7. Output Interpretation

ping: High RTT indicates network latency. Packet loss indicates network congestion or connectivity issues.
traceroute / tracert: * * * indicates a timeout at a hop. High latency at a specific hop suggests a bottleneck.
nslookup / dig: NXDOMAIN indicates the domain name does not exist. SERVFAIL indicates a DNS server failure. Incorrect IP address indicates DNS record issues.
netstat / ss: ESTABLISHED indicates an active connection. LISTEN indicates a port is listening for connections. TIME_WAIT indicates a connection is waiting to close.
tcpdump: Analyze packet headers to identify protocols, source/destination addresses, and flags. Look for retransmissions, SYN floods, or other anomalies.
nmap: Open indicates a port is listening for connections. Filtered indicates a port is blocked by a firewall. Closed indicates a port is not listening.
mtr: Shows packet loss and latency per hop. Consistent packet loss at a particular hop suggests an issue at that point in the network.
arp: Incorrect MAC address mapping indicates ARP poisoning or network misconfiguration.

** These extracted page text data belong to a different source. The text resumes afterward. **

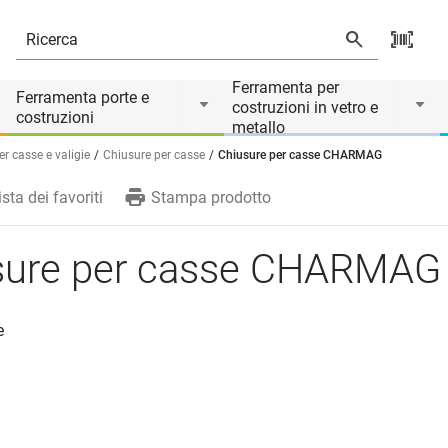
Ferramenta per
Ferramenta porte e
costruzioni in vetro e
costruzioni
metallo
r casse e valigie
Chiusure per casse
Chiusure per casse CHARMAG
ista dei favoriti
Stampa prodotto
sure per casse CHARMAG
e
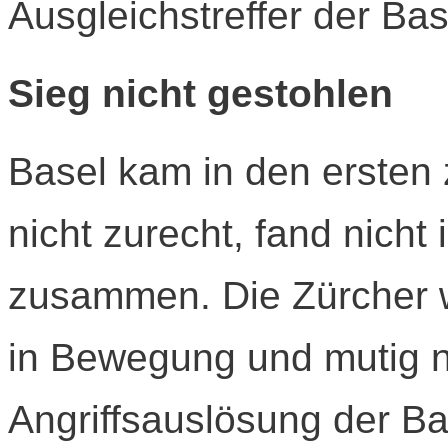
Ausgleichstreffer der Bas
Sieg nicht gestohlen
Basel kam in den ersten z
nicht zurecht, fand nicht 
zusammen. Die Zürcher w
in Bewegung und mutig n
Angriffsauslösung der Ba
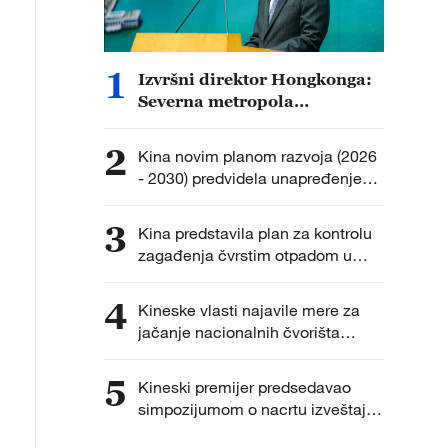
1
Izvršni direktor Hongkonga:
Severna metropola
podsticaće razvoj tehnologije,
talenata i industrije
2
Kina novim planom razvoja (2026
- 2030) predvidela unapređenje
pravnog okvira za osobe sa
invaliditetom
3
Kina predstavila plan za kontrolu
zagađenja čvrstim otpadom u
narednih pet godina
4
Kineske vlasti najavile mere za
jačanje nacionalnih čvorišta
teretnog saobraćaja
5
Kineski premijer predsedavao
simpozijumom o nacrtu izveštaja
o radu vlade i petogodišnjem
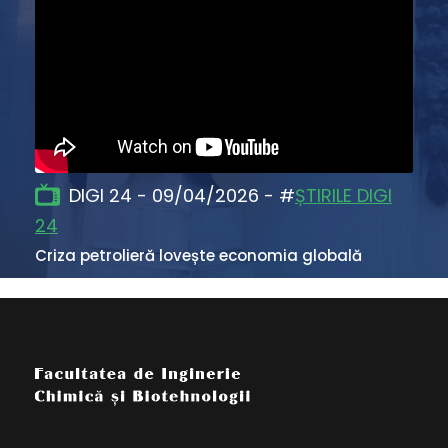
DIGI 24 - 09/04/2026 - #
ȘTIRILE DIGI
24
Criza petrolieră lovește economia globală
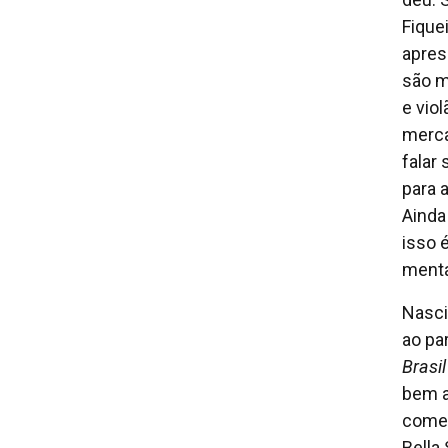
Fique
apres
são m
e vio
merca
falar
para 
Ainda
isso 
mental
Nasci
ao pa
Brasil
bem a
começ
Bella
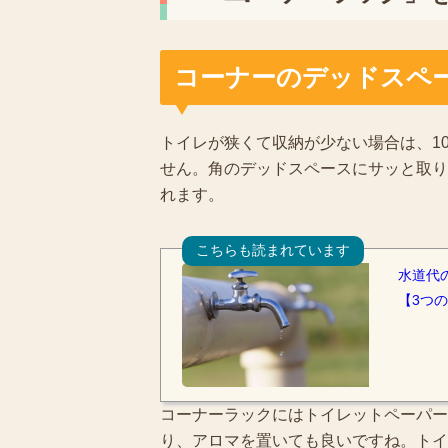
コーナーのデッドスペ
トイレが狭くて収納が少ない場合は、1
せん。角のデッドスペースにサッと取り
れます。
こちらも読まれています
水道代
【3つ
コーナーラックにはトイレットペーパー
り、アロマを置いても良いですね。トイ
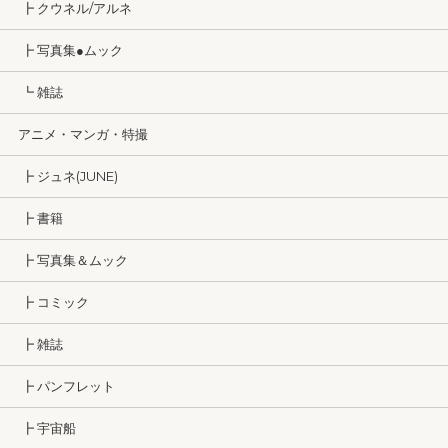
┣ クウネル/アルネ
┣ 写真集●ムック
┗ 雑誌
アニメ・マンガ・特撮
┣ ジュネ(JUNE)
┣ 書籍
┣ 写真集＆ムック
┣ コミック
┣ 雑誌
┣ パンフレット
┣ 宇宙船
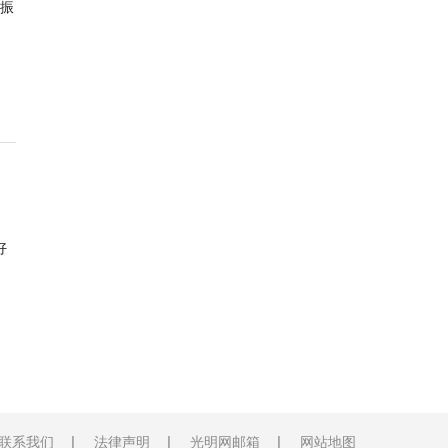
振
好
联系我们
法律声明
光明网邮箱
网站地图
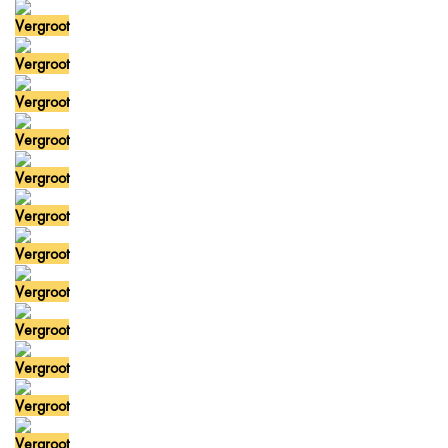
Vergroot
Vergroot
Vergroot
Vergroot
Vergroot
Vergroot
Vergroot
Vergroot
Vergroot
Vergroot
Vergroot
Vergroot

8. Security Considerations

nmap: Port scanning can be considered intrusive and may trigger security alerts. Use it responsibly and with permission.
tcpdump: Capturing network traffic can expose sensitive data. Use encryption (HTTPS, SSH) whenever possible. Store capture files securely.
route: Incorrect routing table modifications can disrupt network connectivity. Test changes in a lab environment before implementing them in production.
General: Avoid running network troubleshooting tools from untrusted sources. Be cautious when interpreting output, as attackers may attempt to manipulate results.

9. Platform Differences

Tool	Linux	Windows	macOS
`traceroute`	`traceroute`	`tracert`	`traceroute`
`ifconfig`	`ifconfig` (deprecated, use `ip`)	`ipconfig`	`ifconfig` (deprecated, use `ip`)
`ip`	`ip addr show`, `ip route`, `ip link`	N/A (use `netsh interface ip show config`)	`ip addr show`, `ip route`, `ip link`
`netstat`	`netstat` (deprecated, use `ss`)	`netstat`	`netstat` (deprecated, use `ss`)
`ss`	`ss`	N/A (use `Get-NetTCPConnection` in PowerShell)	`ss`
`route`	`route`, `ip route`	`route print`	`route`, `netstat -rn`
`arp`	`arp`	`arp -a`	`arp -a`
`tcpdump`	`tcpdump`	`windump` (requires WinPcap/Npcap)	`tcpdump`
`Wireshark`	Available for installation via package manager	Available for download and installation	Available for download and installation

This cheatsheet provides a foundation for network troubleshooting. Continuous learning and practical experience are essential for mastering these tools and techniques. Always refer to the official documentation for the most up-to-date information.